- EXERCISE GOAL:
Check every line below, and copy those that include "down".

- PROVIDED DATA:
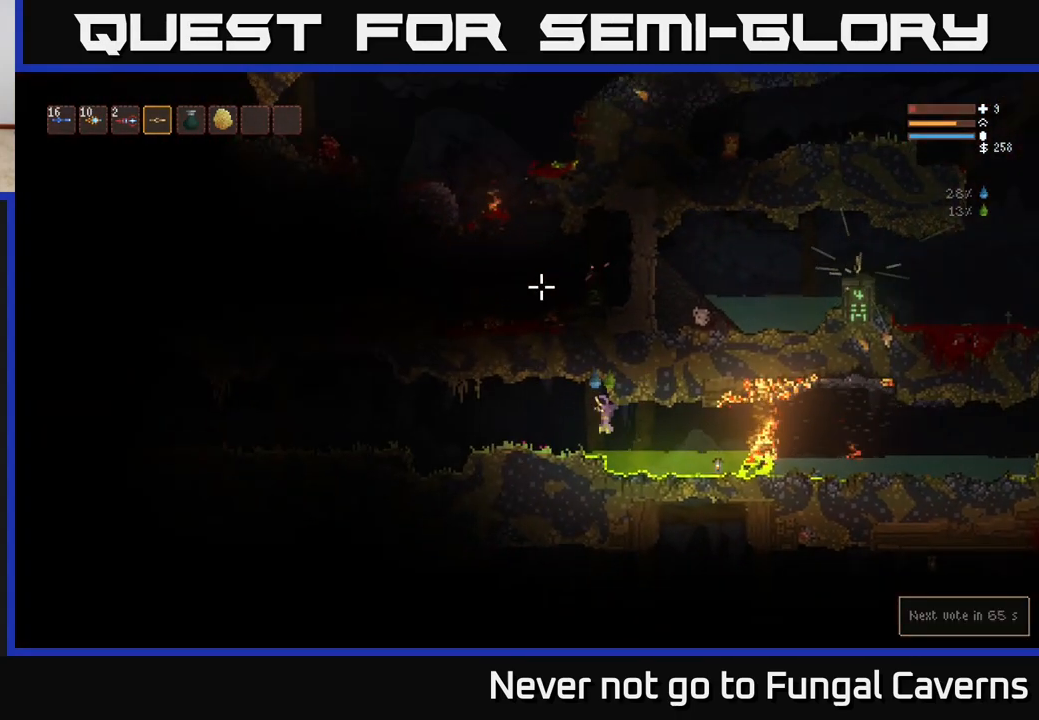
{"buttons": [], "left_stick": "center", "right_stick": "up"}
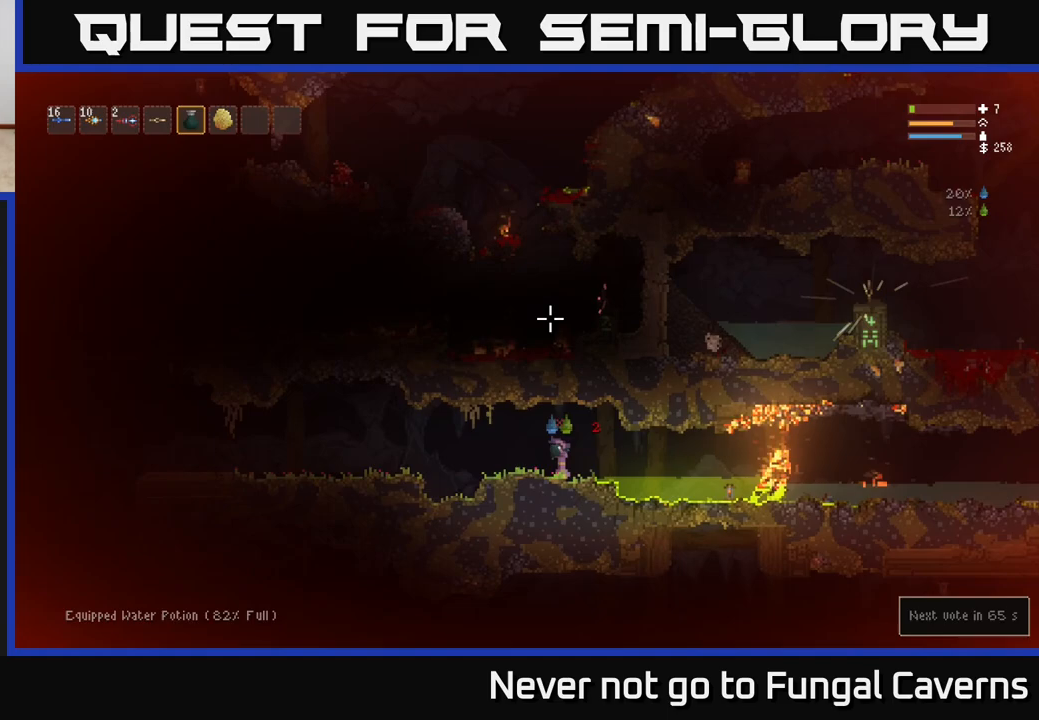
{"buttons": ["L2", "R2"], "left_stick": "center", "right_stick": "up", "events": [[117, "R2", "down"], [233, "L2", "down"]]}
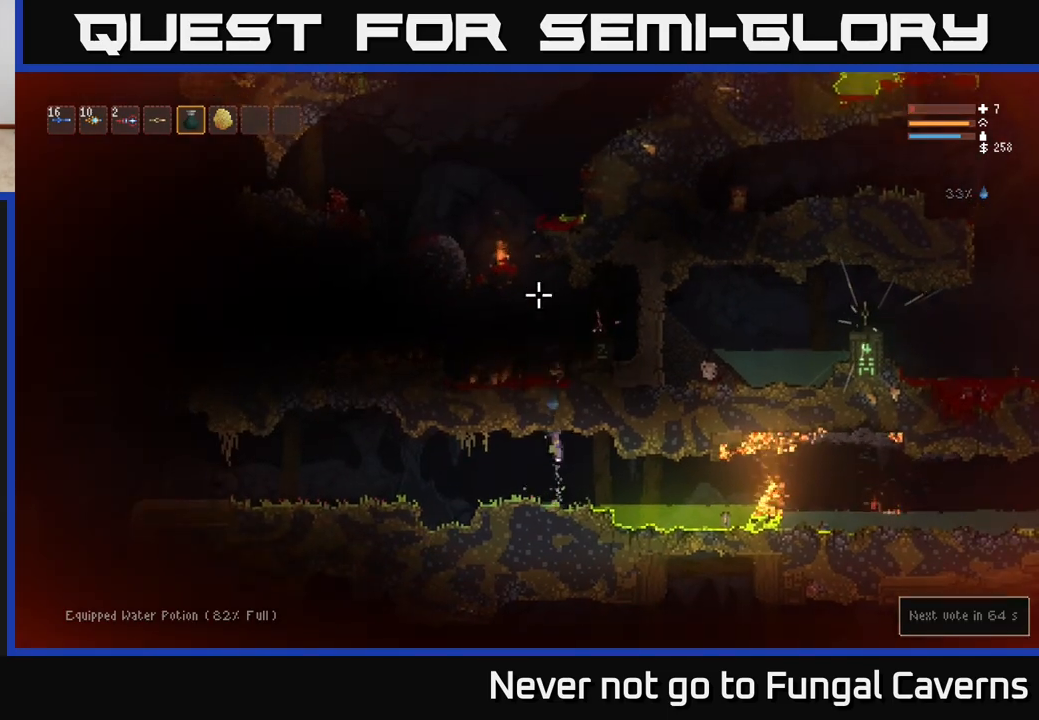
{"buttons": [], "left_stick": "left", "right_stick": "up-left", "events": [[67, "R2", "up"], [67, "left_stick", "left"], [100, "L2", "up"], [200, "left_stick", "center"], [333, "L1", "down"], [333, "left_stick", "left"], [383, "right_stick", "up-left"], [450, "L1", "up"]]}
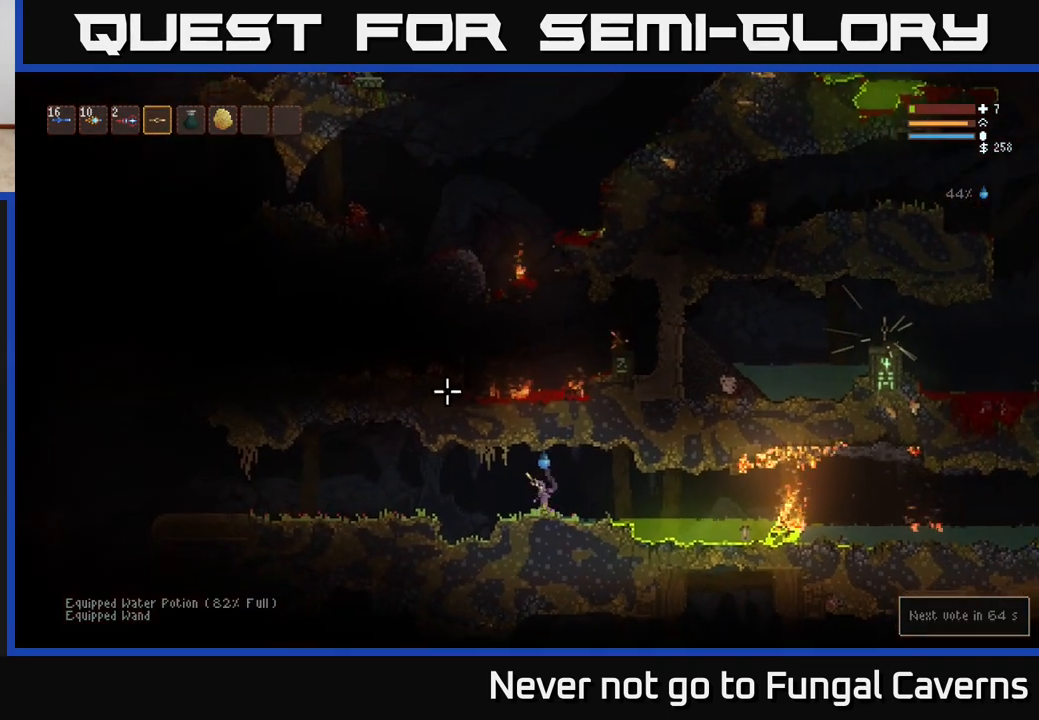
{"buttons": [], "left_stick": "left", "right_stick": "up-left", "events": [[317, "L2", "down"], [450, "L2", "up"]]}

- SOLUTION FOR THIS EXERCISE:
{"buttons": ["L2", "R2"], "left_stick": "center", "right_stick": "up", "events": [[117, "R2", "down"], [233, "L2", "down"]]}
{"buttons": [], "left_stick": "left", "right_stick": "up-left", "events": [[67, "R2", "up"], [67, "left_stick", "left"], [100, "L2", "up"], [200, "left_stick", "center"], [333, "L1", "down"], [333, "left_stick", "left"], [383, "right_stick", "up-left"], [450, "L1", "up"]]}
{"buttons": [], "left_stick": "left", "right_stick": "up-left", "events": [[317, "L2", "down"], [450, "L2", "up"]]}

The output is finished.